I think that erosion model is reflective of what we think is likely. It has built into it what we think the pricing assumptions would be leading up to that. And 2023 is a long ways out though. So we need to continue to monitor that and we'll obviously adjust it along the way. But I'd say right now it factors in a relatively conservative level of price leading up to the biosimilars entering the marketplace.
Thanks, Vamil. We've got now almost 90 minutes. So we've got only time for one more question. Obviously, after the call, we'll be available to answer and address any additional questions that we're unable to get to in the queue queue today. But so operator, we'll take the last question.
Thank you. Our final question today is from Gregg Gilbert from Deutsche Bank.

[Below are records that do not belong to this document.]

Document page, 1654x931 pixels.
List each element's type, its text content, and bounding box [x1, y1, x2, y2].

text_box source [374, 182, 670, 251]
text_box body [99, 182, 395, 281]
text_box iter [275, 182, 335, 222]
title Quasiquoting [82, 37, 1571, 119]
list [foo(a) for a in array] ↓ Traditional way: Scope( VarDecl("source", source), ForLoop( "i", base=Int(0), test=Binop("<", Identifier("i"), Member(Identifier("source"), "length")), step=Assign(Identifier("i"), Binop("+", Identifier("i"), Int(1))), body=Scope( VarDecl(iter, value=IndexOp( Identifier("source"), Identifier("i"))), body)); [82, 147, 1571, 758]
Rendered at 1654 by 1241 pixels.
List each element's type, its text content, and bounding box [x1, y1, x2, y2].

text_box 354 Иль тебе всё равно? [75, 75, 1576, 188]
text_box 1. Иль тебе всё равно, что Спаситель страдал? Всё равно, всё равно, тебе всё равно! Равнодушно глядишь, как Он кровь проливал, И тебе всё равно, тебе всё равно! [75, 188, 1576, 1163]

Thank you. It's Greg Fraser on for Greg Gilbert. On elagolix, how are you thinking about the size of the opportunity for endometriosis versus uterine fibroids? And how do you see your current Lupron business being impacted as adoption of elagolix grows? And then a quick one on VENCLEXTA.
How should we think about the market opportunity with a broader label based on the Murano data? Thank you.

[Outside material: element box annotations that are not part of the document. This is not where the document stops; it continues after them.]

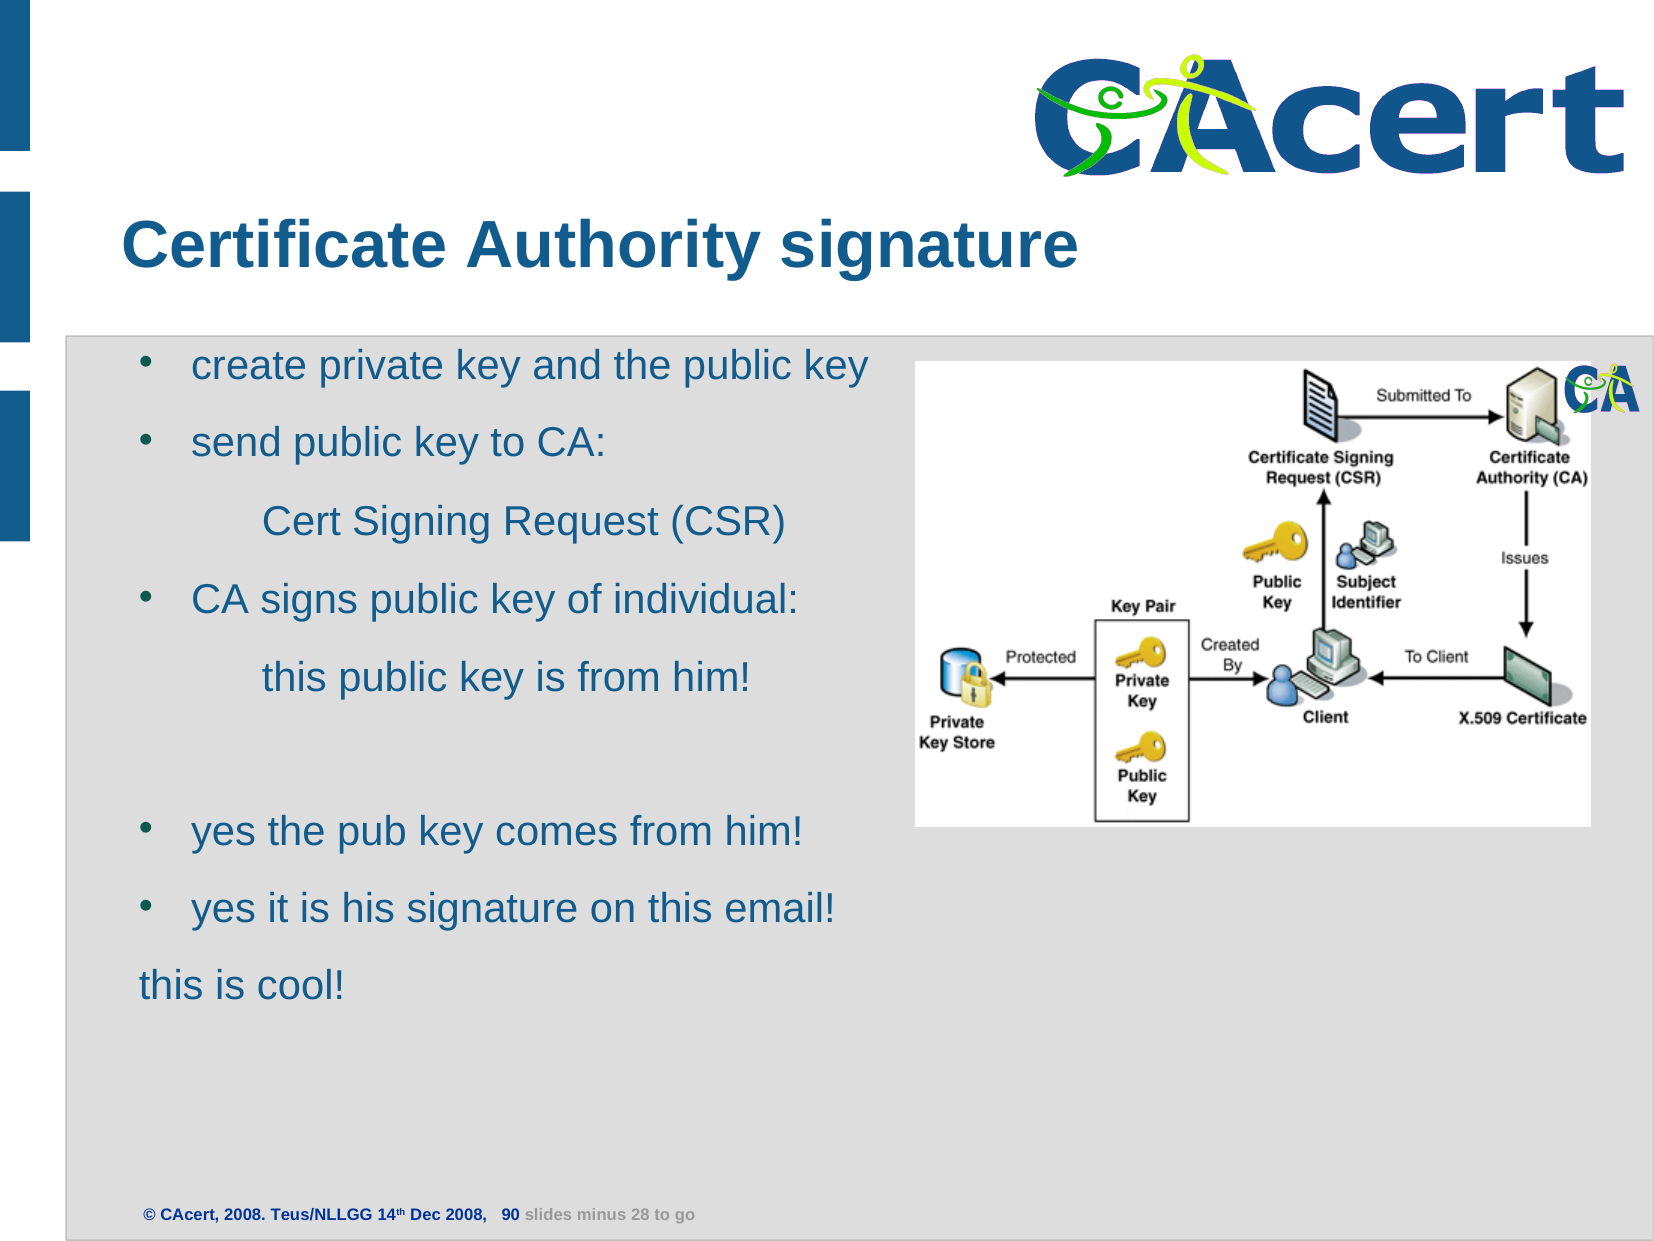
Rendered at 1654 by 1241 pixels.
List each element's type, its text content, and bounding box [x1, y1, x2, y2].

picture [915, 361, 1640, 827]
list create private key and the public key send public key to CA: Cert Signing Request (CSR)‏ CA signs public key of individual: this public key is from him! yes the pub key comes from him! yes it is his signature on this email! this is cool! [121, 344, 1595, 1238]
title Certificate Authority signature [121, 177, 1533, 316]
picture [1033, 53, 1625, 178]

Yes. I mean, if you look at elagolix and endometriosis, there are well, that deck that we provided you will give you the specific numbers, but I'll do this from recall. There are approximately about 2,500,000 women in the U. S. That are diagnosed.
We think that undiagnosed, it's probably in the range of about 4,000,000 women. So obviously, it's a big opportunity and it's the earlier opportunity. Now there are more patients who have uterine fibroids, but uterine fibroids are behind endometriosis. And so clearly, we think this is a multi $1,000,000,000 there hasn there hasn't been any real new therapies in this market for 10 years or so. So it is going to require both patient education as well as physician education.

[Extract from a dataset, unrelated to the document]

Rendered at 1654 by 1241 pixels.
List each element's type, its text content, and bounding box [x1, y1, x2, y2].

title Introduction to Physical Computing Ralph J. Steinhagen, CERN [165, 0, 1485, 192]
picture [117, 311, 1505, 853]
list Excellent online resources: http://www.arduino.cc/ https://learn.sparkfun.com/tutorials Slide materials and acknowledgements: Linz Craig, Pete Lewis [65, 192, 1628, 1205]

And so it will have a ramp that is consistent with the kinds of assets that require that kind of market development. And we're going to start that market development from a disease awareness standpoint prior to the approval of the drug. So we'll be starting that in 2018 to start to prepare the market for the launch of elagolix. But I think it's a very significant opportunity and it's one we're obviously preparing for a high level of success. As far as Lupron is concerned, because of the side effect profile of Lupron, Lupron is incredibly effective at this.
The problem is that it completely shuts down the axis and so it has all of the implications of essentially putting the patient into menopause. And so it's not a very desirable drug to use for this particular indication. And therefore, the sales for this area are relatively modest. So it won't have a material impact at all. My guess is it will have significant erosion of the little bit that it has, but that won't have any kind of material impact overall.
And on Murano, I mean, obviously, today we have a label that's essentially for 17p deletion, which is a relatively important segment of the market for those patients because they have difficult outcomes, but it's a relatively small number of patients. The broader relapsed refractory indication in CLL is a very significant opportunity. So this will drive once we have this in the marketplace, we would expect that this will drive significant revenue ramping of VENCLEXTA.
Thanks, everyone. That concludes today's conference call. You could access a replay of the call on our website. Thanks again for joining us.
Thank you. And this does conclude today's conference. You may disconnect at this time.